David Boring
A**N
Boring: An ass-essment
"David Boring" contains a surprisingly large number of panels of naked girls with large bottoms, and so is a tad embarrasing to read while commuting to work on the train. There's also a lot of violence, including the hero with a bullet hole in the middle of his head (but he recovers (twice)).The writing is clever, and moves in directions that I didn't expect after reading "Ghost World". Act two reminded me of Agatha Christie's "Twelve Little Indians".
P**N
enjoyed
A little confused about all the women`s names but guessI`ll just have to read again. : ) Artwork was great.
S**H
Very erratic
I just got done reading this about an hour ago, so everything is still pretty fresh in my mind. The art work is fantastic, and the writing is MOSTLY pretty good. But there are these occasional spots throughout the story that just kind of come out of nowhere, it becomes very difficult to follow after a while, so I'm not sure how good I should say the writing really is. The dialogue is generally enjoyable at least, even if you're not always sure whats going on. I would still recommend this to anyone looking for a good, non-superhero graphic novel, but you should still be aware that there quite a few instances of panels not really transitioning very well into one another, giving way to confusion in the story.
N**E
Awesome!
I return to this book again and again. I see the world fhrough Daniel Clowes's eyes whenever I go out and mingle with the public. This story will haunt you.
K**S
"It's like Fassbinder meets half-baked Nabokov on Gilligan's Island." *
If you like Robbe-Grillet or David Lynch, you'll like David Boring. Surrealism isn't my cup of tea, and so I found myself alternately put off and bored by the book. But I can appreciate the thought that went into planning its seeming disjointedness.There's no plot to speak of, and what storyline there is is one that seems a parody of hardboiled detective stories. Panels abruptly break into different narrative threads. Interpolations that make no sense whatsoever interject themselves. The "Yellow Streak" comic/missing father subtheme is baffling. There are tons of nonsequitors: Wanda's disappearance in a sexual/religious cult; Manfred's running off with David's mother; Mrs. Capin's seduction of David; the affair with Naomi; the abrupt termination of Dot's lesbian affair; and the never-developed hints at apocalyptic disaster. Temporal sequence seems unimportant, chance encounters carry mysterious weight, characters appear and vanish with magical realism fluidity. Sometimes it's intriguing, sometimes perplexing, sometimes quite tiresome. And the woodenness of the drawing--again deliberate, one suspects--only adds to the surreality of the story. Facial expressions seem frozen, bodies pre-pubescent. Even in the love-making scenes, the characters look like store front mannikins. (And what's up with all the socks? Can Clowes not draw feet?)Is there a point here? The absurdity of existence? The deep and futile human longing for love? creative expression (David is a failed screenwriter)? deep meaning? Is David a kind of Camusean l'etranger, unable to connect with anyone on a deep emotional level? Or in fact is there no message at all to "David Boring"? Is the negative reviewer who said that the book seemed to have been dreamt up panel by panel as Daniel Clowes proceeded on the money? I don't want to think this is how the book was actually written, but ultimately it's so artificially mysterious that it might as well have been._______________* Clowes' own description of his novel.
R**Y
Ghost World on acid
Welcome to the Clowes mind: you'll be pleased and appalled to see how closely it resembles yours.
C**S
Five Stars
I loved this. Sad that it was over, but looking to read other installments of Eightball........
M**3
This is not 'surrealism', it's just plain bad...

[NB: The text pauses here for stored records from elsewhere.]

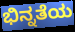
ಭಿನ್ನತೆಯ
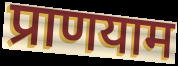
प्राणयाम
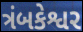
ત્રંબકેશ્વર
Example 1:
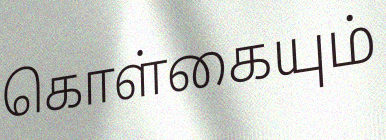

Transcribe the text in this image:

கொள்கையும்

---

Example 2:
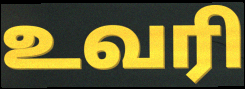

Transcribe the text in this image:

உவரி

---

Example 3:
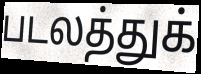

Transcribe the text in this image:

படலத்துக்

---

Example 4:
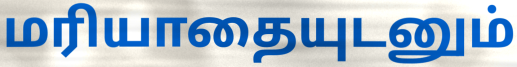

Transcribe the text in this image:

மரியாதையுடனும்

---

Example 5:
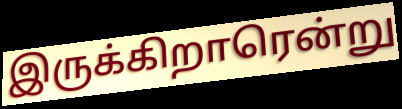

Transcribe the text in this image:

இருக்கிறாரென்று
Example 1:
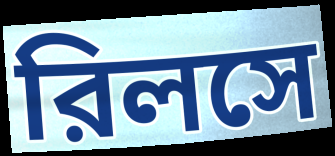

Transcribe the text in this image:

রিলসে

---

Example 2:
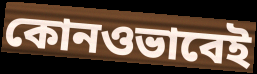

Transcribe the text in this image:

কোনওভাবেই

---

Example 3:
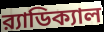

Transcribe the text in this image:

র‍্যাডিক্যাল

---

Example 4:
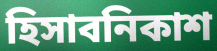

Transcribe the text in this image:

হিসাবনিকাশ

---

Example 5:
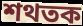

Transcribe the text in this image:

শথতক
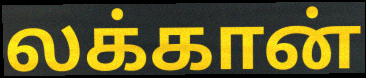
லக்கான்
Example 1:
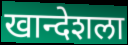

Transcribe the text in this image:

खान्देशला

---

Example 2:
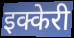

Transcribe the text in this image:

इक्केरी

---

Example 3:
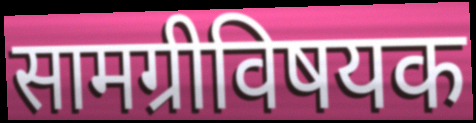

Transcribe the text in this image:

सामग्रीविषयक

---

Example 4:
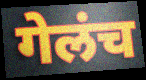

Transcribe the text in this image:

गेलंच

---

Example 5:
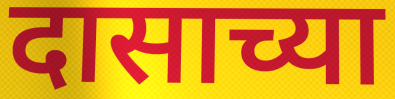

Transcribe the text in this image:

दासाच्या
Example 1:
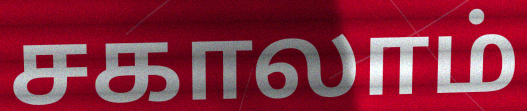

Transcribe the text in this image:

சகாலாம்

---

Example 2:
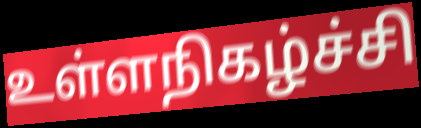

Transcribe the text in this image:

உள்ளநிகழ்ச்சி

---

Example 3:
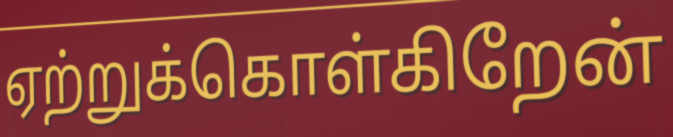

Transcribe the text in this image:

ஏற்றுக்கொள்கிறேன்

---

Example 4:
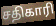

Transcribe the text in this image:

சதிகாரி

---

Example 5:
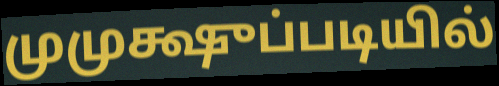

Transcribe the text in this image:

முமுக்ஷுப்படியில்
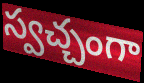
స్వచ్చంగా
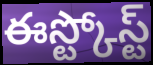
ఈస్ట్కోస్ట్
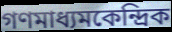
গণমাধ্যমকেন্দ্রিক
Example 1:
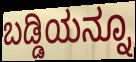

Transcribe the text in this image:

ಬಡ್ಡಿಯನ್ನೂ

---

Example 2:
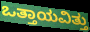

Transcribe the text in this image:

ಒತ್ತಾಯವಿತ್ತು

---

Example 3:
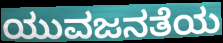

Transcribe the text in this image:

ಯುವಜನತೆಯ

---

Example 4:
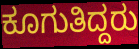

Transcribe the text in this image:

ಕೂಗುತಿದ್ದರು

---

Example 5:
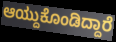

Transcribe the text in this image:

ಆಯ್ದುಕೊಂಡಿದ್ದಾರೆ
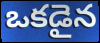
ఒకడైన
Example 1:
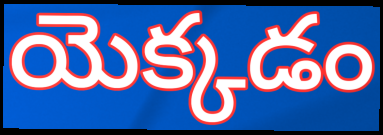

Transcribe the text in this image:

యెక్కడం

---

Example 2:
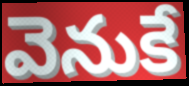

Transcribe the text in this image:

వెనుకే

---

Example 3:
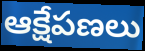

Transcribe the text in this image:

ఆక్షేపణలు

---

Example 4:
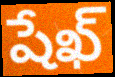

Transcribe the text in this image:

షేఖ్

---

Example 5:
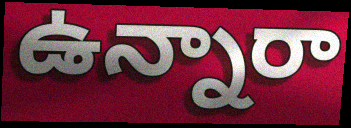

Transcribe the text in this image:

ఉన్నారా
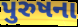
પુરુષના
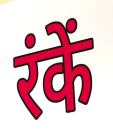
रंकें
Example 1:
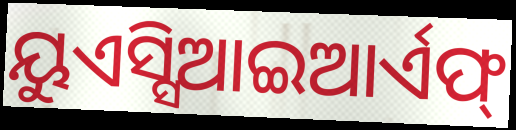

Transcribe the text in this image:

ୟୁଏସ୍ସିଆଇଆର୍ଏଫ୍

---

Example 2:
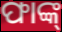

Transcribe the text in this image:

ଫାଙ୍କ୍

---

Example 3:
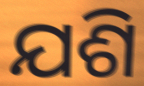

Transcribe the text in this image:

ଯଶି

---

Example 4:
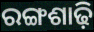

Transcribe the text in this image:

ରଙ୍ଗଶାଢ଼ି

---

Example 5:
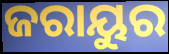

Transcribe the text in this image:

ଜରାୟୁର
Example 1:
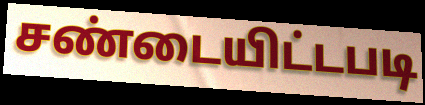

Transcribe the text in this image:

சண்டையிட்டபடி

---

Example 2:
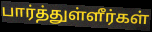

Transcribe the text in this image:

பார்த்துள்ளீர்கள்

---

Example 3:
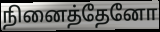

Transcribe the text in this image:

நினைத்தேனோ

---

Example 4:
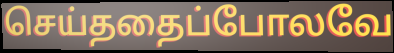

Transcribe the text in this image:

செய்ததைப்போலவே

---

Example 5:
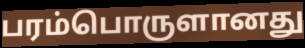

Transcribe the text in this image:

பரம்பொருளானது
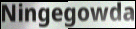
Ningegowda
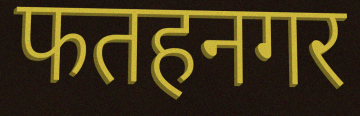
फतहनगर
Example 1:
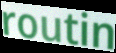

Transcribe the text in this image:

routin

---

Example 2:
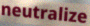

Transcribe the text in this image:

neutralize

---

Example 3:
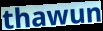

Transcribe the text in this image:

thawun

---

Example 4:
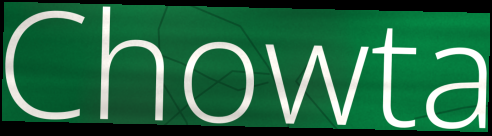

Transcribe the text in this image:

Chowta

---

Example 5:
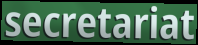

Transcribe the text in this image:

secretariat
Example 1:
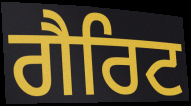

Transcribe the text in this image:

ਗੈਰਿਟ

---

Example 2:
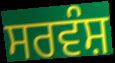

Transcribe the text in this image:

ਸਰਵੰਸ਼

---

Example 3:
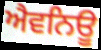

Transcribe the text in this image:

ਐਵਨਿਊ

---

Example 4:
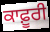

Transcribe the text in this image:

ਕਾਫ਼ੂਰੀ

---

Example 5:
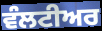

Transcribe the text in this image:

ਵੰਲਟੀਅਰ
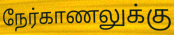
நேர்காணலுக்கு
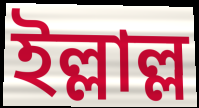
ইল্লাল্ল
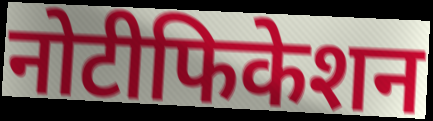
नोटीफिकेशन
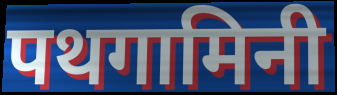
पथगामिनी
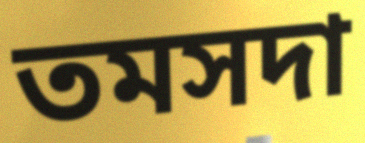
তমসদা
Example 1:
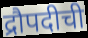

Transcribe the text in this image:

द्रौपदीची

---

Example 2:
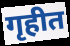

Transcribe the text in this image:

गृहीत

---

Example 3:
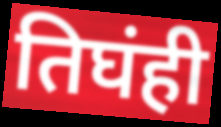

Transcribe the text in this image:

तिघंही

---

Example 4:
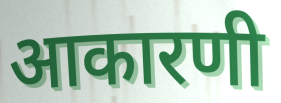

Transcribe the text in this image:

आकारणी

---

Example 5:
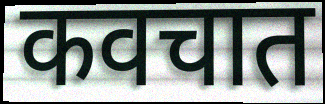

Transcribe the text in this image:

कवचात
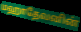
மஹாதேவனின்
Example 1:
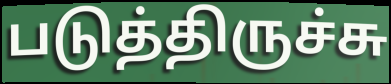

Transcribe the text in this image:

படுத்திருச்சு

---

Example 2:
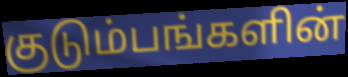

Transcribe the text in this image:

குடும்பங்களின்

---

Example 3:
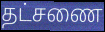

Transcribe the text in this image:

தட்சணை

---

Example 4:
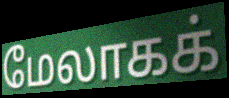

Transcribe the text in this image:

மேலாகக்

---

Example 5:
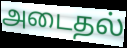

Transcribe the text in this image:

அடைதல்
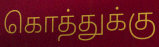
கொத்துக்கு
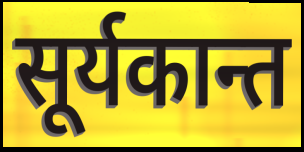
सूर्यकान्त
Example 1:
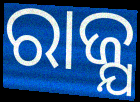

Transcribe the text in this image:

ରାଜ୍ଯ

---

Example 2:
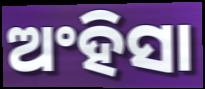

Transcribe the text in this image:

ଅଂହିସା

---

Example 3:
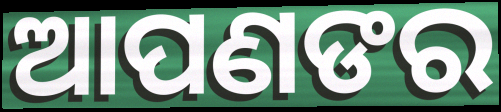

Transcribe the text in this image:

ଆପଣଙର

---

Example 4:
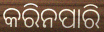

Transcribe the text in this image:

କରିନପାରି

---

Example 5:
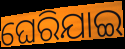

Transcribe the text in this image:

ଘେରିଯାଇ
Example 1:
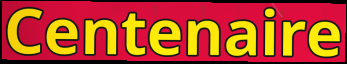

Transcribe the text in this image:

Centenaire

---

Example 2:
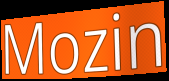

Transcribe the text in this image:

Mozin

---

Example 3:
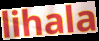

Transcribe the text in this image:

lihala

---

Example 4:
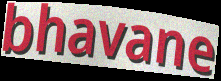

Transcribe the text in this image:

bhavane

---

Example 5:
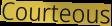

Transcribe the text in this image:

Courteous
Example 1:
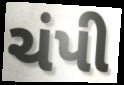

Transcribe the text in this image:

ચંપી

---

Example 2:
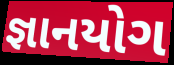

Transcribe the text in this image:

જ્ઞાનયોગ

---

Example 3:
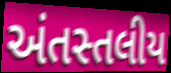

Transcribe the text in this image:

અંતસ્તલીય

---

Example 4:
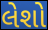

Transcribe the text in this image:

લેશો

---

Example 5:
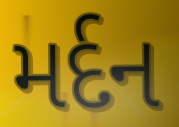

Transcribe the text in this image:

મર્દન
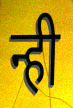
न्ही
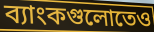
ব্যাংকগুলোতেও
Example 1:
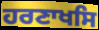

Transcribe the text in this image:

This was bad. Really bad. I thoroughly enjoyed 'Ghost World' by Daniel Clowes so decided to give David Boring a try, but was hugely disappointed. The book is a rambling and incoherent juxtaposition of multiple vignettes that are lazily thrown together by the author in a world in which anything can happen without any plausibility or rational explanations (that's one way to come up with a story, I suppose, it sure makes things easy for the author!). There's no overarching theme, sense of atmosphere, mood, or emotion etc. I feel like the author was making this up as he went along without any effort put into the experience of the reader. I think to call this Lynchian or surrealist is going out on an awfully big limb. If Clowes was actually trying to tell a story you could be harsh by calling this a terrible execution, but I don't think he was even putting in that much effort to begin with.